Because here’s the deepest truth, beloved.
If God in His infinite creativity made other intelligent beings, and if He gave them more time and more wisdom and fewer wars, then sending them to teach us how to live like Jesus already told us to live — that’s not a threat to the gospel.
That’s the gospel with reinforcements.
That’s the God of Jonah using a foreign sailor and a big fish and a Ninevite king to teach a stubborn prophet what mercy looks like.
That’s the God of Numbers using a donkey to correct Balaam, because if God can use a donkey, He can use a Martian.
That’s the God of Acts 10 sending Peter to Cornelius to learn that “God shows no partiality.”
If your theology can’t handle a non-human messenger, you haven’t read the Bible.
You’ve read the Cliff’s Notes and you skipped the weird parts.
And friend — the Bible is mostly weird parts.
The Real Question Underneath the Spaceship
Here’s the thing I want you to hear under the comedy.
The fear of aliens isn’t really about aliens.
It’s about whether you’ve staked your faith on something so fragile that any new discovery will tip the whole thing over.
And if that’s where you are, can I gently say —
your faith was already in trouble.
The aliens didn’t do it.
The aliens just showed up and noticed.
Real faith — the kind that survived Babylon, survived Roman lions, survived the Black Plague, survived Stalin, survived Madalyn Murray O’Hair, survived your atheist nephew at Thanksgiving —
that faith doesn’t die when the universe gets bigger.
It worships harder.
Because every new wonder is just one more line in the song the heavens are already singing.
Here’s Your Homework.
Tonight, before bed, go outside.
Look up.
Find a star.
(If you live in Corpus and the humidity is doing its thing, look for the brightest blur and use your imagination.)
And say out loud:
“Lord, I don’t know everything that’s out there.
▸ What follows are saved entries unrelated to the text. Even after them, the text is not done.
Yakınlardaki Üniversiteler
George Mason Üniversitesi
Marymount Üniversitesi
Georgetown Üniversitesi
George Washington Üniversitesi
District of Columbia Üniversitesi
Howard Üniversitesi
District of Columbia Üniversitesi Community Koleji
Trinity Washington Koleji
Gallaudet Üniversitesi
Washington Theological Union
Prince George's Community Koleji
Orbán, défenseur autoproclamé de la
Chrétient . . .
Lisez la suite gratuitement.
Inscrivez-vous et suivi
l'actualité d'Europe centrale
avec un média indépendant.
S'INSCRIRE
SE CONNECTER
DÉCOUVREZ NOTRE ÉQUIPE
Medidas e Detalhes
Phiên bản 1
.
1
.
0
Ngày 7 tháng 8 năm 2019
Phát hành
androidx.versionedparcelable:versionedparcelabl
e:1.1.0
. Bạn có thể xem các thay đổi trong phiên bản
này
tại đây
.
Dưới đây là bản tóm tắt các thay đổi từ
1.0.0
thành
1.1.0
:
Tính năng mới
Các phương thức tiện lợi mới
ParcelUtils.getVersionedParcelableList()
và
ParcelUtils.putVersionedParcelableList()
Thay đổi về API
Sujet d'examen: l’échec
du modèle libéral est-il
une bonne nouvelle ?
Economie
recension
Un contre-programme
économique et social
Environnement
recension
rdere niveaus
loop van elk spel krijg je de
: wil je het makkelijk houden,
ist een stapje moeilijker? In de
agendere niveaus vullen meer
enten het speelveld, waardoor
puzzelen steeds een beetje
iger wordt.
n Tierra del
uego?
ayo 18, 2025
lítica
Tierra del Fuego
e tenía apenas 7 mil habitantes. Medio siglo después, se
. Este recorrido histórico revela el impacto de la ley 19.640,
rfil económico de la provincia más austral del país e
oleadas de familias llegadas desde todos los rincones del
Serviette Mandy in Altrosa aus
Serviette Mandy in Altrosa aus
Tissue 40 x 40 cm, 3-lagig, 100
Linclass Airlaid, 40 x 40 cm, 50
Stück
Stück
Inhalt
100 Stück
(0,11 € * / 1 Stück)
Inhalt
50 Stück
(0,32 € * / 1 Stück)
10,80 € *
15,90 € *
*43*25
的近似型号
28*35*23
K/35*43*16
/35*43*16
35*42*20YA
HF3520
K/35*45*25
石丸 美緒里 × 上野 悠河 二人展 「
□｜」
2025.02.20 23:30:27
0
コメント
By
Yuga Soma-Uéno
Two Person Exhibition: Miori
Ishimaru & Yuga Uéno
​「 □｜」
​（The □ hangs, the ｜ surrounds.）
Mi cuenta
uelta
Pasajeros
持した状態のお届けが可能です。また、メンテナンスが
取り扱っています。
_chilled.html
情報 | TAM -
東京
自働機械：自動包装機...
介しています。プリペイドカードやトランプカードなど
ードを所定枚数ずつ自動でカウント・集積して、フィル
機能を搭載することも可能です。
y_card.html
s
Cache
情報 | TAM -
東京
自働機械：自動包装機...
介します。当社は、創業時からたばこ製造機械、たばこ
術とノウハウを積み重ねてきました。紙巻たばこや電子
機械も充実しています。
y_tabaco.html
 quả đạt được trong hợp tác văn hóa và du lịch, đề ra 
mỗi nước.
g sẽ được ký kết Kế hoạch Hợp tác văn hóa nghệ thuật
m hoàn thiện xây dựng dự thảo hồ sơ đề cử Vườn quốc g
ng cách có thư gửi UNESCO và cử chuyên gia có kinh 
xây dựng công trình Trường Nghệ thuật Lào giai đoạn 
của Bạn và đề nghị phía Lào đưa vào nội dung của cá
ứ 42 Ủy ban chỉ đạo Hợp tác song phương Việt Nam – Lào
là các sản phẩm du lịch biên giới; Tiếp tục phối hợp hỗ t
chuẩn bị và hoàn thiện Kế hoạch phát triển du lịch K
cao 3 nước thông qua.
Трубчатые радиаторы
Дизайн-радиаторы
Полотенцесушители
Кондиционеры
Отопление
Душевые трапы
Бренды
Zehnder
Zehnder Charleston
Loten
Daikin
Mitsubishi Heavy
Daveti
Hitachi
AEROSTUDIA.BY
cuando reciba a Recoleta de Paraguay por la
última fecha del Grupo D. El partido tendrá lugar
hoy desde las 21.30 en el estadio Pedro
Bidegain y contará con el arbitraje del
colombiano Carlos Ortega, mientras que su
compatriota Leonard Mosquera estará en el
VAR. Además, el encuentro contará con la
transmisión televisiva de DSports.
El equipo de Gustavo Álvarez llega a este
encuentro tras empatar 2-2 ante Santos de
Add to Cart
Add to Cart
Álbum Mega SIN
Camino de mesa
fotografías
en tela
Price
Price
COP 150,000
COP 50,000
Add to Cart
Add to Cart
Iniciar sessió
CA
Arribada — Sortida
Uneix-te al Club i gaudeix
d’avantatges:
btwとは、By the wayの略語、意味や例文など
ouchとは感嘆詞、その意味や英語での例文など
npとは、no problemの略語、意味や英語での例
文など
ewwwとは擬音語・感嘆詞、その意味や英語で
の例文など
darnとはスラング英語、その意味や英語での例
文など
But I know You made it. And I know You’re not nervous. So I’m going to stop being nervous too.”
Then go to sleep.
The God who made the heavens — plural, beloved, plural — has been holding it all together since before Genesis 1:1 hit the page.
He’s got it.
And so do you.
The Best Is Yet to Come —
Your Hope Dealer,
Rookie Roberts



I love the openness of this! The perspective of we are not alone and welcoming the possibilities!